I did manage to find at least one way to use it pretty reliably, though:
I have observed that the problem gets worse with more complex directory structures and with the number of files. Therefore, if you’re using RW’s as a backup medium, I would recommend combining all your backup data into one large file (i.e. with PKZIP, etc). If you’re comfortable with command-lines and scripting (i.e. BAT files), you can automate your whole backup operation with a single icon click. For example, my script file ZIPs all the directories I want to back up, deletes the old ZIP file on the RW, copies the new ZIP file from the hard disk, and does a compare. I’ve been doing my backups almost every day this way with no problems so far. With an ultra-speed CD-RW I can back up hundreds of megs (depending on the compression ratio) in less than 10 minutes. I also alternate between two discs to help keep Murphy’s Law at bay (i.e. by coincidence the disc write screws up and your hard disk crashes at the same time).
This is all with a CD-RW, though. I don’t have experience in trying this with DVD +/- RWs yet.
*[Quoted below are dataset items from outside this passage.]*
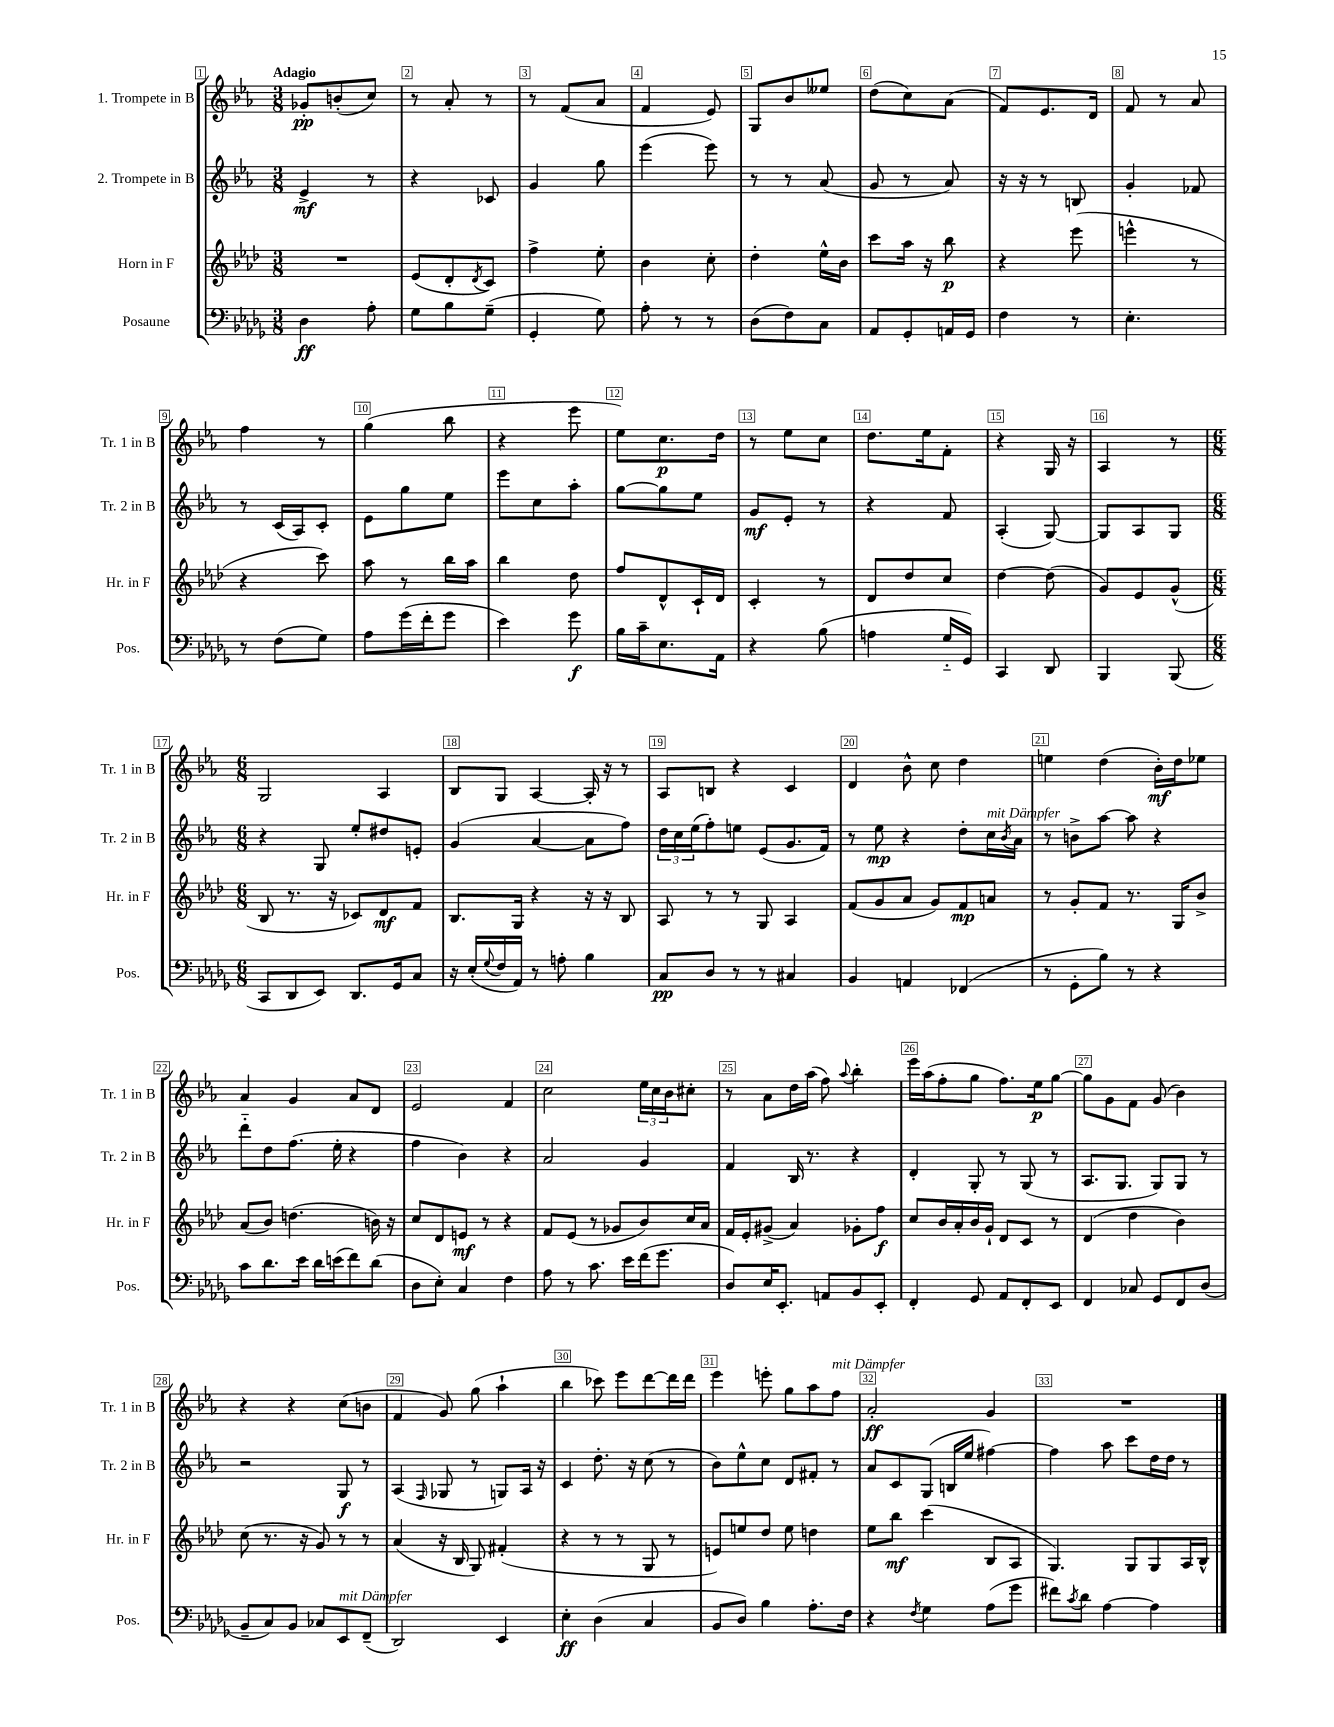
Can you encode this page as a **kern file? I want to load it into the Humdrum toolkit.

**kern	**kern	**kern	**kern
*staff4	*staff3	*staff2	*staff1
*clefF4	*clefG2	*clefG2	*clefG2
*k[b-e-a-d-g-]	*k[b-e-a-d-]	*k[b-e-a-]	*k[b-e-a-]
*M3/8	*M3/8	*M3/8	*M3/8
4D-	4.r	4e-^	8g-'
.	.	.	(8b'
8A-'	.	8r	8cc)
=	=	=	=
8G-	(8e-	4r	8r
8B-	8d-'	.	8a-'
.	8qd-	.	.
(8G-~	8c)	8c-	8r
=	=	=	=
4GG-'	4ff^	4g	8r
.	.	.	(8f
8G-)	8ee-'	8gg	8a-
=	=	=	=
8A-'	4b-	(4eee-	4f
8r	.	.	.
8r	8cc'	8eee-)	8e-)
=	=	=	=
(8D-	4dd-'	8r	8G
8F)	.	8r	8b-
8C	16ee-^^	(8a-	8ee--
.	16b-	.	.
=	=	=	=
8AA-	8ccc	8g	(8dd
8GG-'	16aa-	8r	8cc)
.	16r	.	.
16AA	8bb-	8a-)	(8a-
16GG-	.	.	.
=	=	=	=
4F	4r	16r	8f)
.	.	16r	.
.	.	8r	8.e-
8r	(8eee-	8B	.
.	.	.	16d
=	=	=	=
4.E-'	4eee^^	4g'	8f
.	.	.	8r
.	8r	8f-	8a-
=	=	=	=
8r	4r	8r	4ff
(8F	.	(16c	.
.	.	16A-)	.
8G-)	8ccc)	8c'	8r
=	=	=	=
8A-	8aa-	8e-	(4gg
(16g-	8r	8gg	.
16f'	.	.	.
8g-	16bb-	8ee-	8bb-
.	16aa-	.	.
=	=	=	=
4e-)	4bb-	8eee-	4r
.	.	8cc	.
8g-	8dd-	8aa-'	8eee-
=	=	=	=
16B-	8ff	[8gg	8ee-)
16c~	.	.	.
8.E-	8d-^^	8gg]	8.cc
.	16c`	8ee-	.
16AA-	16d-	.	16dd
=	=	=	=
4r	4c'	8g	8r
.	.	8e-'	8ee-
(8B-	8r	8r	8cc
=	=	=	=
4A	8d-	4r	8.dd
.	8dd-	.	.
.	.	.	16ee-
16G-'~	8cc	8f	8f'
16GG-)	.	.	.
=	=	=	=
4CC	[4dd-	(4A-'	4r
8DD-	(8dd-]	[8G)	16G
.	.	.	16r
=	=	=	=
4BBB-	8g)	8G]	4A-
.	8e-	8A-	.
(8BBB-	(8g^^	8G	8r
=	=	=	=
*M6/8	*M6/8	*M6/8	*M6/8
8CC	8B-	4r	2G
8DD-	8.r	.	.
8EE-)	.	8G	.
.	16r	.	.
8.DD-	8c-)	8ee-'	.
.	8d-	8dd#	4A-
16GG-	.	.	.
8C	8f	8e'	.
=	=	=	=
16r	8.B-	(4g	8B-
(16E-'	.	.	.
8qqG-	.	.	.
16F	.	.	8G
16AA-)	16G	.	.
8r	4r	[4a-	[4A-
8A'	.	.	.
4B-	16r	8a-]	16A-']
.	16r	.	16r
.	8B-	8ff)	8r
=	=	=	=
8C	8A-	24dd	8A-
.	.	24cc	.
.	.	(24ee-	.
8D-	8r	8ff')	8B
8r	8r	8ee	4r
8r	8G	(8e-	.
4C#	4A-	8.g	4c
.	.	16f)	.
=	=	=	=
4BB-	(8f	8r	4d
.	8g	8ee-	.
4AA	8a-	4r	8b-^^
.	8g)	.	8cc
(4FF-	8f	8dd'	4dd
.	8a	16cc	.
.	.	8qb-	.
.	.	16a-	.
=	=	=	=
8r	8r	8r	4ee
8GG-'	8g'	8b^	.
8B-)	8f	[8aa-	(4dd
8r	8.r	8aa-]	.
4r	.	4r	16b-')
.	16G	.	16dd
.	8b-^	.	8ee-
=	=	=	=
8c	(8a-	8ddd'~	4a-
8.d-	8b-)	8dd	.
.	(4.dd	(8.ff	4g
16e-	.	.	.
16d-	.	.	.
(16e	.	16ee-'	.
8f)	.	4r	8a-
(8d-	16b)	.	8d
.	16r	.	.
=	=	=	=
8D-	8cc	4ff	2e-
8E-')	8d-	.	.
4C	8e	4b-)	.
.	8r	.	.
4F	4r	4r	4f
=	=	=	=
8A-	8f	2a-	2cc
8r	(8e-	.	.
8.c	8r	.	.
.	8g-	.	.
16e-	.	.	.
(16f	8b-)	4g	24ee-
.	.	.	24cc
8.g-	.	.	.
.	.	.	24b-
.	16cc	.	8cc#'
.	16a-	.	.
=	=	=	=
8D-)	16f	4f	8r
.	16e-'	.	.
16E-	(8g#^	.	8a-
8.EE-'	.	.	.
.	4a-)	16B-	16dd
.	.	8.r	(16aa-
8AA	.	.	8ff)
.	.	.	8qqaa-
8BB-	8g-'	4r	4bb-'
8EE-'	8ff	.	.
=	=	=	=
4FF'	8cc	4d'	16eee-
.	.	.	(16aa-
.	16b-	.	8ff'
.	16a-'	.	.
8GG-	16b-	8G'	8gg
.	16g`	.	.
8AA-	8d-	8r	8.ff)
8FF'	8c	(8G	.
.	.	.	16ee-
8EE-	8r	8r	[8gg
=	=	=	=
4FF	(4d-	8.A-	8gg]
.	.	.	8g
.	.	8.G	.
8C-	4dd-	.	8f
8GG-	.	8G)	(8g
8FF	4b-)	8G	4b-)
(8D-	.	8r	.
=	=	=	=
8BB-~	(8cc	2r	4r
8C)	8.r	.	.
8BB-	.	.	4r
.	16r	.	.
8C-	8g)	.	.
8EE-	8r	8G	(8cc
(8FF~	8r	8r	8b
=	=	=	=
2DD-)	(4a-	(4A-	4f
.	.	16qqF	.
.	16r	8G-	8g)
.	16B-	.	.
.	8G)	8r	(8gg
4EE-	(4f#'	8G)	4aa-`
.	.	16A-	.
.	.	16r	.
=	=	=	=
4E-'	4r	4c	4bb-
(4D-	8r	8.dd'	8ccc-)
.	8r	.	8eee-
.	.	16r	.
4C	8G	(8cc	[8ddd
.	8r	8r	16ddd]
.	.	.	16ddd
=	=	=	=
8BB-	8e)	8b-)	4eee-
8D-)	8ee	8ee-^^	.
4B-	8dd-	8cc	8eee'
.	8ee	8d	8gg
8.A-'	4dd	8f#'	8aa-
.	.	8r	8ff
16F	.	.	.
=	=	=	=
4r	8ee-	8a-	2a-'
.	8bb-	8c	.
8qF	.	.	.
4G-	(4ccc	(8G	.
.	.	16B	.
.	.	16ee-	.
(8A-	8B-	[4ff#)	4g
8g-	8A-	.	.
=	=	=	=
8f#)	4.G)	4ff#]	2.r
8qc	.	.	.
8d-	.	.	.
[4A-	.	8aa-	.
.	8G	8ccc	.
4A-]	8G	16dd	.
.	.	16dd	.
.	16A-	8r	.
.	16B-^^	.	.
==	==	==	==
*-	*-	*-	*-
RW (both CD and DVD discs) are rated for 1,000 rewrite cycles and generally known to be far less reliable than quality write-once media or something like dvd-ram (1,000 writes verus 100,000 for dvd-ram). Chemically they are very different. On top of that the way the data is written on something like dvd-ram and verified (or not…) is another distinguishing factor that might make you think twice before saving important data solely on RW (or R). DVD-RAM is far more robust.
Packet-writing (to give you the convenience of drag n drop hard drive-like recording/erasing on CDRW and DVDRW) is still inherently unreliable (or perfectly fine, depending on who you talk to).
Those are 2 reasons that go some way to explaining why the current popular RW formats are probably not to be solely relied on for mucho important back-ups. (but then again, solely relying on any one format or disc is probably bad practice to start with, eh).